I’m pretty much done painting everything I see in the house, but I’m not going to rest yet. We had an unpleasant shock when finally trying to replace the old, kid-stained carpet upstairs—asbestos flooring underneath. Why put flooring up there that looks like it belongs in the kitchen? Guess the same people who thought pink tiles on bathroom walls and floors was stylin’. Yes, I had the tiny pink bathroom floor tiles, at least, replaced with larger tiles of a soothing color, and what a relief to behold. This is what happens when you have a 1940s home.

We had to remove everything off the second floor so the “demolition crew” could do their thing. Then we had laminate flooring and all new baseboards put in. And then the monster cleanup of fine sawdust even on the ceilings. And then the painting began. The new baseboards needed semi-gloss and while I was at it, I painted doors and door and window frames. I also painted walls, a ceiling, and even old furniture. Sure looks fresh and clean around here! You’d think I’d be done with projects, but no.

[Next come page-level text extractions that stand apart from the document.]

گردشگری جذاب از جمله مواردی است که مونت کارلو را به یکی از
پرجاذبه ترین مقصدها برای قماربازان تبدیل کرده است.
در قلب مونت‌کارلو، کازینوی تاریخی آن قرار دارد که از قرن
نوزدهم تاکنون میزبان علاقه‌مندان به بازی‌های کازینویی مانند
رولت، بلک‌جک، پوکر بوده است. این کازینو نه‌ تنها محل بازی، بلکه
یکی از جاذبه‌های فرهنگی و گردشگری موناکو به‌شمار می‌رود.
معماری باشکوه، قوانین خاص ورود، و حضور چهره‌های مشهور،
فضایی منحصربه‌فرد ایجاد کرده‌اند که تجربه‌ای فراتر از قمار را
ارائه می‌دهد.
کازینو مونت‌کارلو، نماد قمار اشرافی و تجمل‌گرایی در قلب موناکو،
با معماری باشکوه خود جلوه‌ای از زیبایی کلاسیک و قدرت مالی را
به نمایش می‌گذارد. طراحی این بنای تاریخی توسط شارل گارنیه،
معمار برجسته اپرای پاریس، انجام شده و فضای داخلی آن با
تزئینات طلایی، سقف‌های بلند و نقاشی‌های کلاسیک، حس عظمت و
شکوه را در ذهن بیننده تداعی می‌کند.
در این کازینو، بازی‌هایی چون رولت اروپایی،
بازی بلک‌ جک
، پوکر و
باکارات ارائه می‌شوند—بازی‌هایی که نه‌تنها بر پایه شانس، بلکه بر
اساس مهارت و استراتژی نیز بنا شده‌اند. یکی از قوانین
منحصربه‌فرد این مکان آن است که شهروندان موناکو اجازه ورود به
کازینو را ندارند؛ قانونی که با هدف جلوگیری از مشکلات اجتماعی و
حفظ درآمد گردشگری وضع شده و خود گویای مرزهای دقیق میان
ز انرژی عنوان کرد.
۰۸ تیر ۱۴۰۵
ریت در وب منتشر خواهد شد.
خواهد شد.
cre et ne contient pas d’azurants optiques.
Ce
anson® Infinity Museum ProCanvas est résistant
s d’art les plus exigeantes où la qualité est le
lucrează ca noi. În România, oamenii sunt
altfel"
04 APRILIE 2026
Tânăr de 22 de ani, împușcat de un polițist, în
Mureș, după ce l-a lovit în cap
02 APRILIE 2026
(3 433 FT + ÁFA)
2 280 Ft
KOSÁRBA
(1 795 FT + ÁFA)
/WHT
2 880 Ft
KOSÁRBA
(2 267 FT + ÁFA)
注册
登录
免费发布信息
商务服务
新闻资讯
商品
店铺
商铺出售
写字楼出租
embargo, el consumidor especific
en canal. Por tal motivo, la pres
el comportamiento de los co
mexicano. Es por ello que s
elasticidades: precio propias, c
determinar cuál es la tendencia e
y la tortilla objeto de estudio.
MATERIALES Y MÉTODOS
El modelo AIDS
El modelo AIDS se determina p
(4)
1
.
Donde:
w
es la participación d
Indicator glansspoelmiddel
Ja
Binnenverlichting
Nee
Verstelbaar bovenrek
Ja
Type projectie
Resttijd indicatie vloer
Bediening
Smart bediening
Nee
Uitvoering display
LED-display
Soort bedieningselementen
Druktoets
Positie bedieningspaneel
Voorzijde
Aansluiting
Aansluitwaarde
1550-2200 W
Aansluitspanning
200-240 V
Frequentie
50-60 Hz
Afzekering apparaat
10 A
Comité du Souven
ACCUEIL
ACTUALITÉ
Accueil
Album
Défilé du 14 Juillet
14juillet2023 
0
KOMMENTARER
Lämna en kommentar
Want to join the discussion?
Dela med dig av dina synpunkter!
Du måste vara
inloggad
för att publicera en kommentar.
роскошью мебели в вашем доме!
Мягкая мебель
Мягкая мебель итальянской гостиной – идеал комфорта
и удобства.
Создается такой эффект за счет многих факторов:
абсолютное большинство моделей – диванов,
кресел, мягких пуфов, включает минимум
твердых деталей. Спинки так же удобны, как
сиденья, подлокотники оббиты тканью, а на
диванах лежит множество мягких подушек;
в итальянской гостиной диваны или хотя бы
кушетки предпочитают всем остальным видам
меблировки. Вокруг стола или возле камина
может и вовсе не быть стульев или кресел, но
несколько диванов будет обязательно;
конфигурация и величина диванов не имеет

While moving everything back upstairs from the packed basement, I tried to downsize some more. Threw out a lot, have a garbage bag full for the thrift store. I could not believe how many old photos we had—three boxes and a shoebox! These are besides the ones in my photo albums. So my next project is going through all those and taking clear photos of the ones I want to save in computer files. Amazing how years later many photos are not important anymore, especially when you can just search online to see scenery of places you’ve visited. I’m just saving my favorites and more meaningful ones, particularly the best photos of my family (it’s so fun to remember how adorable my kids were when little!). And I’m going to either label the photos or make an explanatory Word doc to go with certain sets, like the year we lived in the UK.

So this is what I’ve been doing the past three months. I suppose we are near being ready to sell the house in this hot market and move to a smaller place with less yard. A ranch house with walk-in shower, important for people like us starting to feel old and decrepit. Except now that we’ve fixed up the place and it’s looking tidy, I want to stick around and enjoy it!